_Exercise goal:_
The lines to extract run from the start of the records through the line with "Now you are done with the security bug.", both ends included; drop the pictures.

[Start of Attachment]

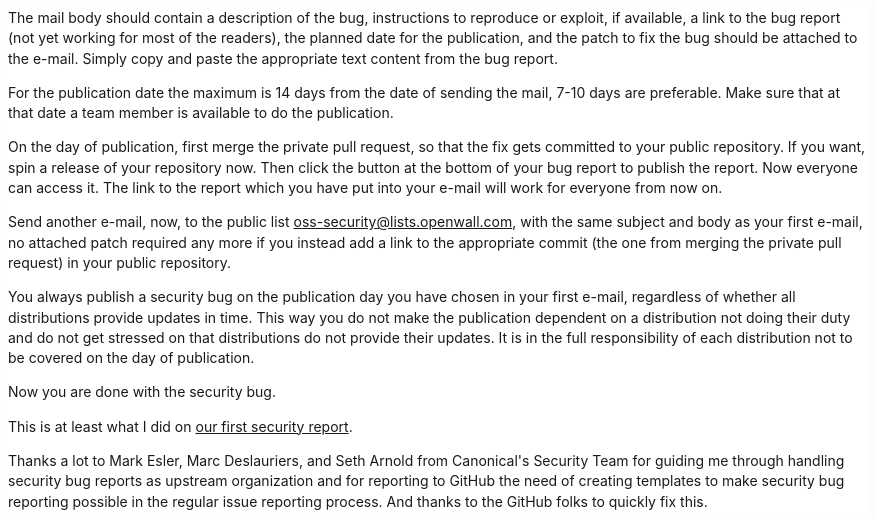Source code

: The mail body should contain a description of the bug, instructions to reproduce or exploit, if available, a link to the bug report (not yet working for most of the readers), the planned date for the publication, and the patch to fix the bug should be attached to the e-mail. Simply copy and paste the appropriate text content from the bug report.

For the publication date the maximum is 14 days from the date of sending the mail, 7-10 days are preferable. Make sure that at that date a team member is available to do the publication.

On the day of publication, first merge the private pull request, so that the fix gets committed to your public repository. If you want, spin a release of your repository now. Then click the button at the bottom of your bug report to publish the report. Now everyone can access it. The link to the report which you have put into your e-mail will work for everyone from now on.

Send another e-mail, now, to the public list [oss-security@lists.openwall.com](mailto:oss-security@lists.openwall.com), with the same subject and body as your first e-mail, no attached patch required any more if you instead add a link to the appropriate commit (the one from merging the private pull request) in your public repository.

You always publish a security bug on the publication day you have chosen in your first e-mail, regardless of whether all distributions provide updates in time. This way you do not make the publication dependent on a distribution not doing their duty and do not get stressed on that distributions do not provide their updates. It is in the full responsibility of each distribution not to be covered on the day of publication.

Now you are done with the security bug.

This is at least what I did on [our first security report](https://github.com/OpenPrinting/cups-filters/security/advisories/GHSA-gpxc-v2m8-fr3x).

Thanks a lot to Mark Esler, Marc Deslauriers, and Seth Arnold from Canonical's Security Team for guiding me through handling security bug reports as upstream organization and for reporting to GitHub the need of creating templates to make security bug reporting possible in the regular issue reporting process. And thanks to the GitHub folks to quickly fix this.

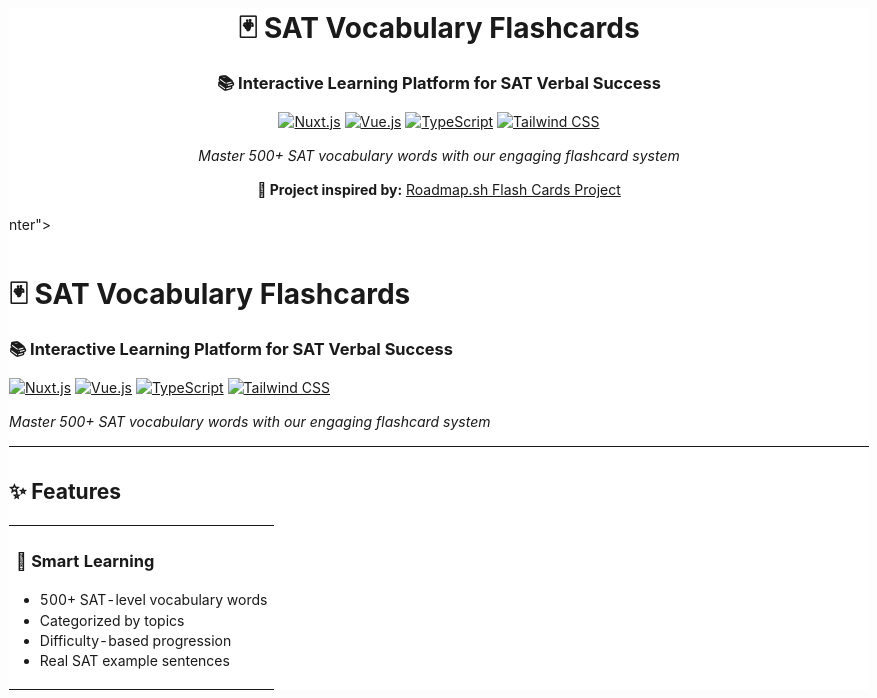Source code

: <div align="center">

# 🃏 SAT Vocabulary Flashcards

### 📚 Interactive Learning Platform for SAT Verbal Success

[![Nuxt.js](https://img.shields.io/badge/Nuxt.js-00DC82?style=for-the-badge&logo=nuxt.js&logoColor=white)](https://nuxt.com/)
[![Vue.js](https://img.shields.io/badge/Vue.js-4FC08D?style=for-the-badge&logo=vue.js&logoColor=white)](https://vuejs.org/)
[![TypeScript](https://img.shields.io/badge/TypeScript-007ACC?style=for-the-badge&logo=typescript&logoColor=white)](https://www.typescriptlang.org/)
[![Tailwind CSS](https://img.shields.io/badge/Tailwind_CSS-38B2AC?style=for-the-badge&logo=tailwind-css&logoColor=white)](https://tailwindcss.com/)

_Master 500+ SAT vocabulary words with our engaging flashcard system_

**🎯 Project inspired by:** [Roadmap.sh Flash Cards Project](https://roadmap.sh/projects/flash-cards)

</div>nter">

# 🃏 SAT Vocabulary Flashcards

### 📚 Interactive Learning Platform for SAT Verbal Success

[![Nuxt.js](https://img.shields.io/badge/Nuxt.js-00DC82?style=for-the-badge&logo=nuxt.js&logoColor=white)](https://nuxt.com/)
[![Vue.js](https://img.shields.io/badge/Vue.js-4FC08D?style=for-the-badge&logo=vue.js&logoColor=white)](https://vuejs.org/)
[![TypeScript](https://img.shields.io/badge/TypeScript-007ACC?style=for-the-badge&logo=typescript&logoColor=white)](https://www.typescriptlang.org/)
[![Tailwind CSS](https://img.shields.io/badge/Tailwind_CSS-38B2AC?style=for-the-badge&logo=tailwind-css&logoColor=white)](https://tailwindcss.com/)

_Master 500+ SAT vocabulary words with our engaging flashcard system_

</div>

---

## ✨ Features

<table>
<tr>
<td>

### 🎯 **Smart Learning**

- 500+ SAT-level vocabulary words
- Categorized by topics
- Difficulty-based progression
- Real SAT example sentences

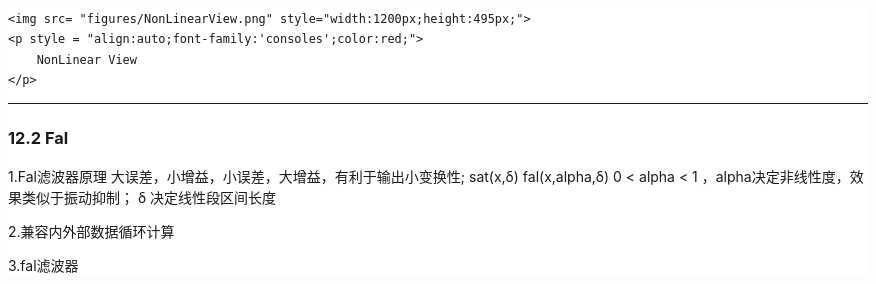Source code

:     <img src= "figures/NonLinearView.png" style="width:1200px;height:495px;">
    <p style = "align:auto;font-family:'consoles';color:red;">
        NonLinear View 
    </p>
</center>

---

### 12.2 Fal

1.Fal滤波器原理
    大误差，小增益，小误差，大增益，有利于输出小变换性;
    sat(x,δ)
    fal(x,alpha,δ)
    0 < alpha < 1 ，alpha决定非线性度，效果类似于振动抑制；
    δ 决定线性段区间长度

2.兼容内外部数据循环计算

3.fal滤波器
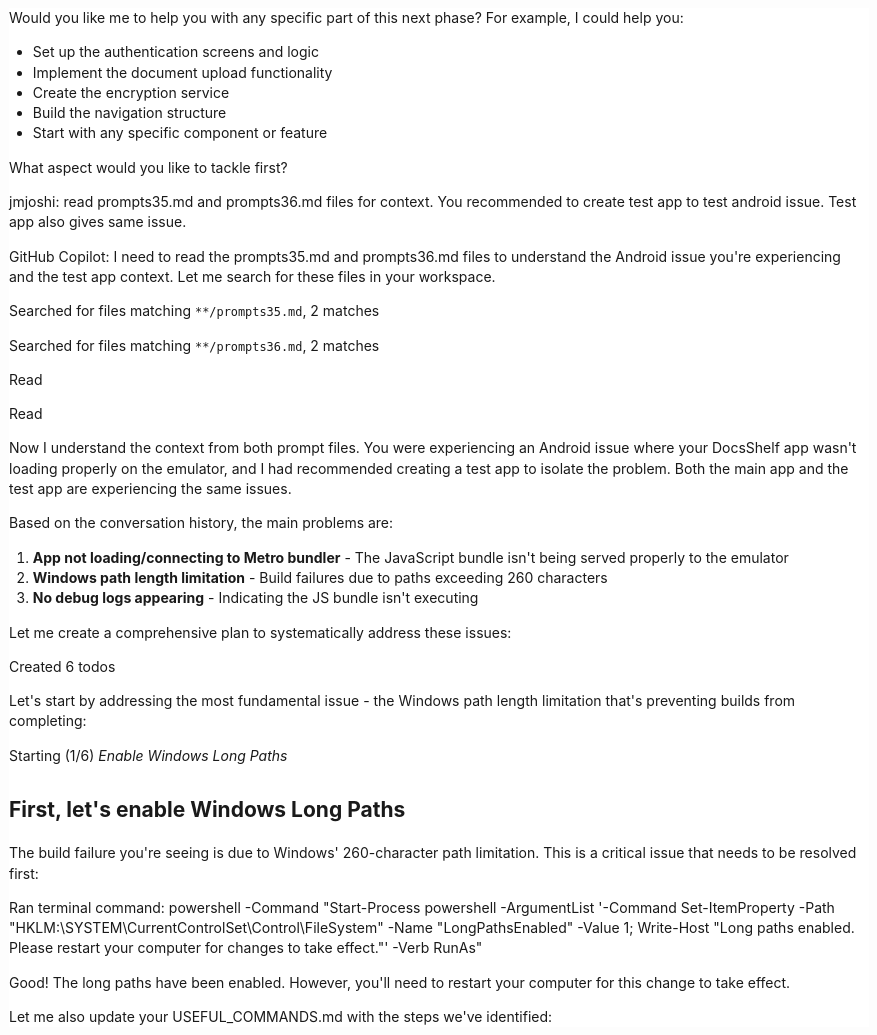 Would you like me to help you with any specific part of this next phase? For example, I could help you:

- Set up the authentication screens and logic
- Implement the document upload functionality
- Create the encryption service
- Build the navigation structure
- Start with any specific component or feature

What aspect would you like to tackle first?

jmjoshi: read prompts35.md and prompts36.md files for context. You recommended to create test app to test android issue. Test app also gives same issue.

GitHub Copilot: I need to read the prompts35.md and prompts36.md files to understand the Android issue you're experiencing and the test app context. Let me search for these files in your workspace. 

Searched for files matching `**/prompts35.md`, 2 matches

Searched for files matching `**/prompts36.md`, 2 matches

Read [](file:///c%3A/Users/Jayant/Documents/projects/docsshelf/documents/prompts/prompts35.md)

Read [](file:///c%3A/Users/Jayant/Documents/projects/docsshelf/documents/prompts/prompts36.md)

Now I understand the context from both prompt files. You were experiencing an Android issue where your DocsShelf app wasn't loading properly on the emulator, and I had recommended creating a test app to isolate the problem. Both the main app and the test app are experiencing the same issues.

Based on the conversation history, the main problems are:

1. **App not loading/connecting to Metro bundler** - The JavaScript bundle isn't being served properly to the emulator
2. **Windows path length limitation** - Build failures due to paths exceeding 260 characters
3. **No debug logs appearing** - Indicating the JS bundle isn't executing

Let me create a comprehensive plan to systematically address these issues: 

Created 6 todos

Let's start by addressing the most fundamental issue - the Windows path length limitation that's preventing builds from completing: 

Starting (1/6) *Enable Windows Long Paths*

## First, let's enable Windows Long Paths

The build failure you're seeing is due to Windows' 260-character path limitation. This is a critical issue that needs to be resolved first: 

Ran terminal command: powershell -Command "Start-Process powershell -ArgumentList '-Command Set-ItemProperty -Path \"HKLM:\SYSTEM\CurrentControlSet\Control\FileSystem\" -Name \"LongPathsEnabled\" -Value 1; Write-Host \"Long paths enabled. Please restart your computer for changes to take effect.\"' -Verb RunAs"

Good! The long paths have been enabled. However, you'll need to restart your computer for this change to take effect.

Let me also update your USEFUL_COMMANDS.md with the steps we've identified: 
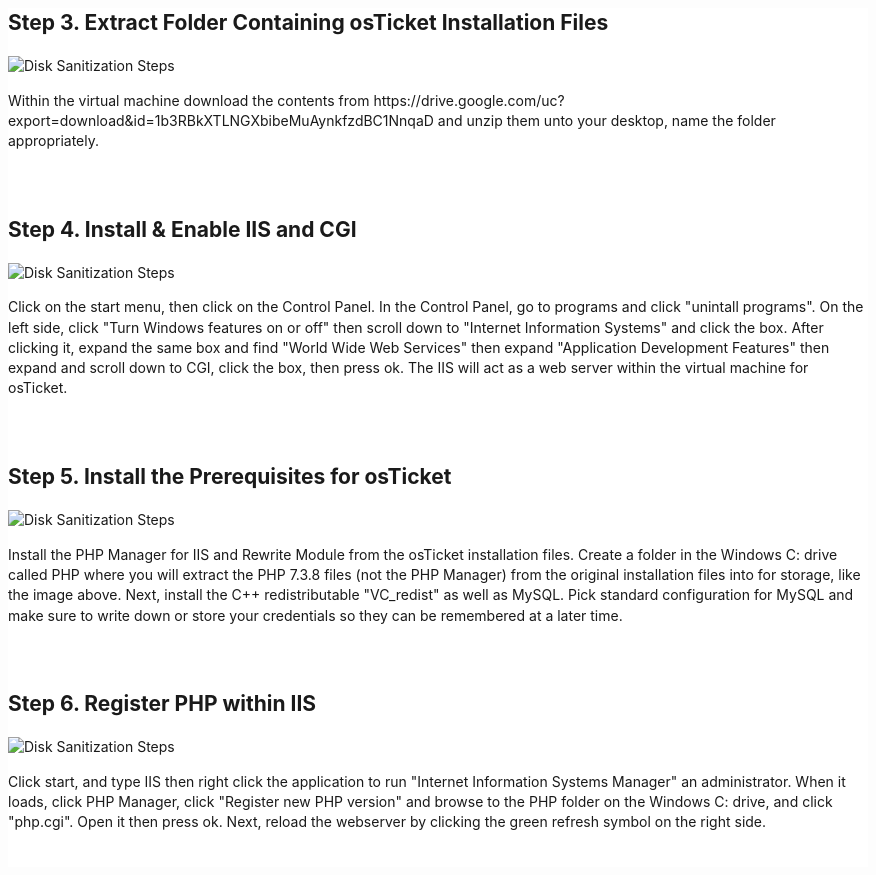 <h2>Step 3. Extract Folder Containing osTicket Installation Files</h2>

<p>
<img src="https://i.imgur.com/0QBr437.png" height="80%" width="80%" alt="Disk Sanitization Steps"/>
</p>
<p>
Within the virtual machine download the contents from https://drive.google.com/uc?export=download&id=1b3RBkXTLNGXbibeMuAynkfzdBC1NnqaD and unzip them unto your desktop, name the folder appropriately.  
</p>
<br />

<h2>Step 4. Install & Enable IIS and CGI</h2>

<p>
<img src="https://i.imgur.com/qWF45WO.png" height="80%" width="80%" alt="Disk Sanitization Steps"/>
</p>
<p>
Click on the start menu, then click on the Control Panel. In the Control Panel, go to programs and click "unintall programs". On the left side, click "Turn Windows features on or off" then scroll down to "Internet Information Systems" and click the box. After clicking it, expand the same box and find "World Wide Web Services" then expand "Application Development Features" then expand and scroll down to CGI, click the box, then press ok. The IIS will act as a web server within the virtual machine for osTicket. 
</p>
<br />

<h2>Step 5. Install the Prerequisites for osTicket</h2>

<p>
<img src="https://i.imgur.com/MIaN8yF.png" height="80%" width="80%" alt="Disk Sanitization Steps"/>
</p>
<p>
Install the PHP Manager for IIS and Rewrite Module from the osTicket installation files. Create a folder in the Windows C: drive called PHP where you will extract the PHP 7.3.8 files (not the PHP Manager) from the original installation files into for storage, like the image above. Next, install the C++ redistributable "VC_redist" as well as MySQL. Pick standard configuration for MySQL and make sure to write down or store your credentials so they can be remembered at a later time.    
</p>
<br />

<h2>Step 6. Register PHP within IIS</h2>

<p>
<img src="https://i.imgur.com/3jV6H6c.png" height="80%" width="80%" alt="Disk Sanitization Steps"/>
</p>
<p>
Click start, and type IIS then right click the application to run "Internet Information Systems Manager" an administrator. When it loads, click PHP Manager, click "Register new PHP version" and browse to the PHP folder on the Windows C: drive, and click "php.cgi". Open it then press ok. Next, reload the webserver by clicking the green refresh symbol on the right side.    
</p>
<br />
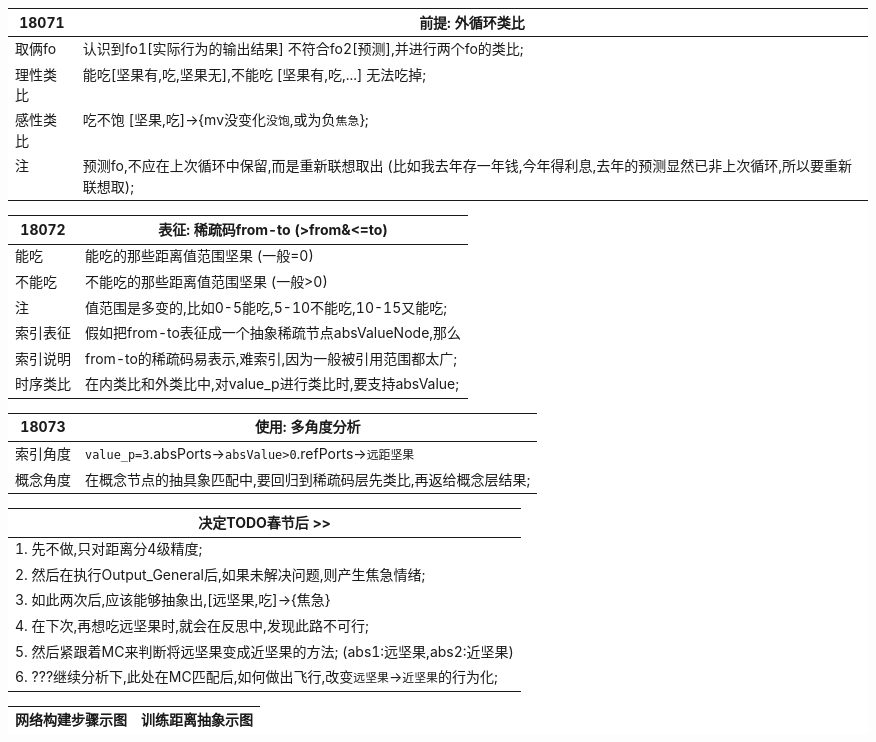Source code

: | 18071 | 前提: 外循环类比 |
| --- | --- |
| 取俩fo | 认识到fo1[实际行为的输出结果] 不符合fo2[预测],并进行两个fo的类比; |
| 理性类比 | 能吃[坚果有,吃,坚果无],不能吃 [坚果有,吃,...] 无法吃掉; |
| 感性类比 | 吃不饱 [坚果,吃]->{mv没变化`没饱`,或为负`焦急`}; |
| 注 | 预测fo,不应在上次循环中保留,而是重新联想取出 (比如我去年存一年钱,今年得利息,去年的预测显然已非上次循环,所以要重新联想取); |

| 18072 | 表征: 稀疏码from-to (>from&<=to) |
| --- | --- |
| 能吃 | 能吃的那些距离值范围坚果 (一般=0) |
| 不能吃 | 不能吃的那些距离值范围坚果 (一般>0) |
| 注 | 值范围是多变的,比如0-5能吃,5-10不能吃,10-15又能吃; |
| 索引表征 | 假如把from-to表征成一个抽象稀疏节点absValueNode,那么 |
| 索引说明 | from-to的稀疏码易表示,难索引,因为一般被引用范围都太广; |
| 时序类比 | 在内类比和外类比中,对value_p进行类比时,要支持absValue; |

| 18073 | 使用: 多角度分析 |
| --- | --- |
| 索引角度 | `value_p=3`.absPorts->`absValue>0`.refPorts->`远距坚果` |
| 概念角度 | 在概念节点的抽具象匹配中,要回归到稀疏码层先类比,再返给概念层结果; |

| 决定TODO春节后 >> |
| --- |
| 1. 先不做,只对距离分4级精度; |
| 2. 然后在执行Output_General后,如果未解决问题,则产生焦急情绪; |
| 3. 如此两次后,应该能够抽象出,[远坚果,吃]->{焦急} |
| 4. 在下次,再想吃远坚果时,就会在反思中,发现此路不可行; |
| 5. 然后紧跟着MC来判断将远坚果变成近坚果的方法; (abs1:远坚果,abs2:近坚果) |
| 6. ???继续分析下,此处在MC匹配后,如何做出飞行,改变`远坚果`->`近坚果`的行为化; |

| 网络构建步骤示图 | 训练距离抽象示图 |
| --- | --- |
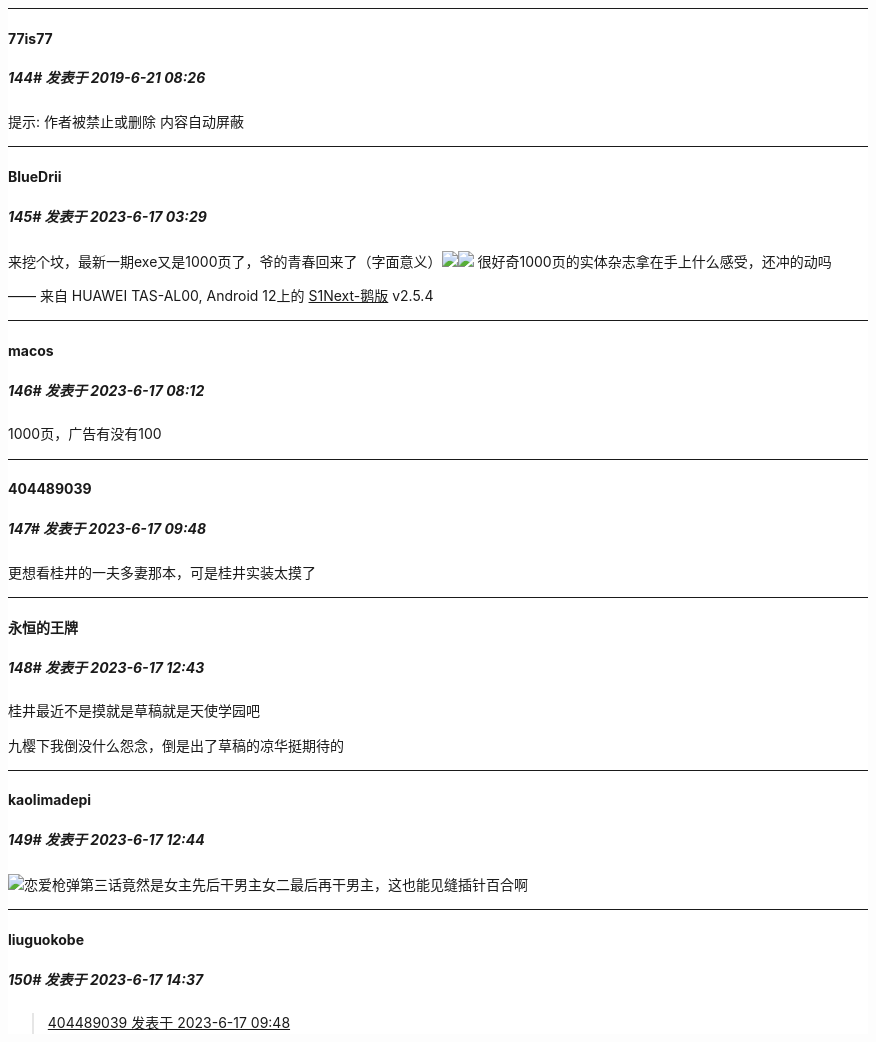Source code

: *****

####  77is77  
##### 144#       发表于 2019-6-21 08:26

提示: 作者被禁止或删除 内容自动屏蔽

*****

####  BlueDrii  
##### 145#       发表于 2023-6-17 03:29

来挖个坟，最新一期exe又是1000页了，爷的青春回来了（字面意义）<img src="https://static.saraba1st.com/image/smiley/face2017/077.png" referrerpolicy="no-referrer"><img src="https://p.sda1.dev/11/da5fe3986343828b99f745611c6d19b6/CMP_20230617032807402.jpg" referrerpolicy="no-referrer">
很好奇1000页的实体杂志拿在手上什么感受，还冲的动吗

—— 来自 HUAWEI TAS-AL00, Android 12上的 [S1Next-鹅版](https://github.com/ykrank/S1-Next/releases) v2.5.4

*****

####  macos  
##### 146#       发表于 2023-6-17 08:12

1000页，广告有没有100

*****

####  404489039  
##### 147#       发表于 2023-6-17 09:48

更想看桂井的一夫多妻那本，可是桂井实装太摸了

*****

####  永恒的王牌  
##### 148#       发表于 2023-6-17 12:43

桂井最近不是摸就是草稿就是天使学园吧

九樱下我倒没什么怨念，倒是出了草稿的凉华挺期待的

*****

####  kaolimadepi  
##### 149#       发表于 2023-6-17 12:44

<img src="https://static.saraba1st.com/image/smiley/face2017/117.png" referrerpolicy="no-referrer">恋爱枪弹第三话竟然是女主先后干男主女二最后再干男主，这也能见缝插针百合啊

*****

####  liuguokobe  
##### 150#       发表于 2023-6-17 14:37

<blockquote><a href="httphttps://bbs.saraba1st.com/2b/forum.php?mod=redirect&amp;goto=findpost&amp;pid=61318137&amp;ptid=1248948" target="_blank">404489039 发表于 2023-6-17 09:48</a>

[End of Attachment]

_Problem solution:_
Source code

: The mail body should contain a description of the bug, instructions to reproduce or exploit, if available, a link to the bug report (not yet working for most of the readers), the planned date for the publication, and the patch to fix the bug should be attached to the e-mail. Simply copy and paste the appropriate text content from the bug report.

For the publication date the maximum is 14 days from the date of sending the mail, 7-10 days are preferable. Make sure that at that date a team member is available to do the publication.

On the day of publication, first merge the private pull request, so that the fix gets committed to your public repository. If you want, spin a release of your repository now. Then click the button at the bottom of your bug report to publish the report. Now everyone can access it. The link to the report which you have put into your e-mail will work for everyone from now on.

Send another e-mail, now, to the public list [oss-security@lists.openwall.com](mailto:oss-security@lists.openwall.com), with the same subject and body as your first e-mail, no attached patch required any more if you instead add a link to the appropriate commit (the one from merging the private pull request) in your public repository.

You always publish a security bug on the publication day you have chosen in your first e-mail, regardless of whether all distributions provide updates in time. This way you do not make the publication dependent on a distribution not doing their duty and do not get stressed on that distributions do not provide their updates. It is in the full responsibility of each distribution not to be covered on the day of publication.

Now you are done with the security bug.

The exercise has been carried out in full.